Antes de comenzar la partida poníamos el número acordado de palepes y los colocábamos en el centro del cuadro en un montón. A continuación el primer jugador, desde la raya marcada, optaba por tirar el calderón a dejarlo cerca del cuadro o directamente al cuadro para intentar sacar fuera de él el mayor número posible de palepes. Los que conseguía sacar pasaban a ser de su propiedad, y además tenía la opción de tirar sucesivamente siempre que consiguiese sacar algún palepe del cuadro. Si no sacaba ninguno pasaba el turno al siguiente, que  intentaba hacer lo propio. Si lo conseguía tenía la opción de volver a tirar al cuadrado para sacar más palepes o tirar a chocar el calderón del compañero, dependiendo de la distancia del cuadrado, del número de palepes que quedaran, o de la proximidad de un calderón. Si optaba por tirar a chocar otro calderón y lo conseguía, éste quedaba eliminado en aquel turno y tenía que esperar a que acabara el último y empezar desde la raya de tirada (no recuerdo bien si además le teníamos que dar algún palepe acordado de antemano). Tirar a dar al calderón podía ser también para alejarlo cuanto más lejos del cuadro mejor.  

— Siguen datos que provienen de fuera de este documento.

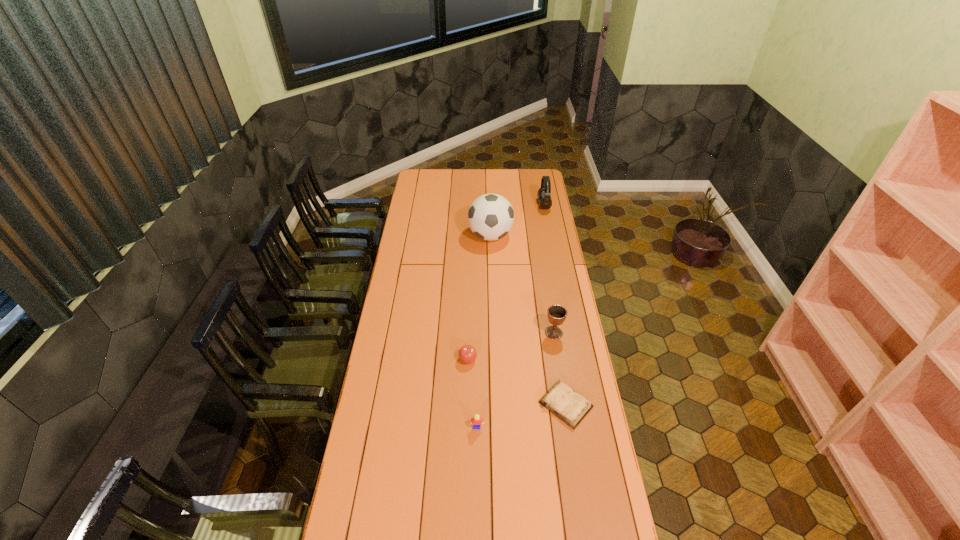
Identify the location of free spot located 0.140m on the earcups of the fifth shortest object. Image resolution: width=960 pixels, height=540 pixels. (515, 206).

The image size is (960, 540). Identify the location of vacant region located 0.090m on the earcups of the fifth shortest object. (522, 206).

I want to click on vacant area located on the earcups of the fifth shortest object, so click(477, 206).

Identify the location of free space located on the left of the fourth nearest object. (480, 333).

Locate an element on the screen. free location located 0.130m on the front of the third nearest object is located at coordinates (467, 395).

Where is `vacant space located 0.070m on the front-facing side of the Lego`? Image resolution: width=960 pixels, height=540 pixels. vacant space located 0.070m on the front-facing side of the Lego is located at coordinates (477, 449).

Where is `free space located 0.090m on the back of the diary`? The height and width of the screenshot is (540, 960). free space located 0.090m on the back of the diary is located at coordinates (559, 363).

Find the location of a particular element. headset that is at the right edge is located at coordinates (544, 193).

At what (x,y) coordinates should I click in order to perform the action: click on chalice that is at the right edge. Please return your answer as a coordinate pair (x, y). The image size is (960, 540). Looking at the image, I should click on (556, 314).

Locate an element on the screen. diary located at the right edge is located at coordinates (571, 407).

Podía darse el caso de que el calderón quedase dentro del cuadro, entonces se pasaba un turno sin jugar. Si en un momento determinado los palepes estaban a punto de agotarse o se agotaban del todo, se volvía a reponer el número acordado al empezar el turno.

Había algunos palepes que valían más que otros. Los que tenían el dibujo eran de mayor consideración y por tanto de doble valor que los otros que no tenían nada pintando, o sea los del reverso.

También se jugaba a los palepes tirando una moneda contra una pared. Había dos variaciones, una se pedía cara o cruz y la otra se marcaba una línea en el suelo. En la versión de cara o cruz el que acertaba se llevaba el número acordado previamente y le pasaba el turno al siguiente. En la otra versión, la de la raya trazada en el suelo a una distancia de la pared, se lanzaba la moneda, o el calderón, contra la pared intentando que rebotase de tal manera que quedara lo más cerca posible de la raya. Tiraban todos los participantes del primero al último y una vez acabado el turno se miraba cuál de ellos estaba más cerca de la raya. El que más próximo estuviera se llevaba todo lo acordado y se volvía a empezar. Y así sucesivamente hasta que uno perdía todo o el tiempo no daba para más.

El paso del tiempo hacía que los palepes se fueran deteriorando poco a poco, más que por el tiempo por el trato recibido. Los mamporrazos dados con el calderón  acababan por recortar las márgenes y hacerse redondeados o incluso romperse y quedar fuera de circulación, con la consiguiente pérdida para su dueño que se veía obligado a reponerlos por otros en mejores condiciones.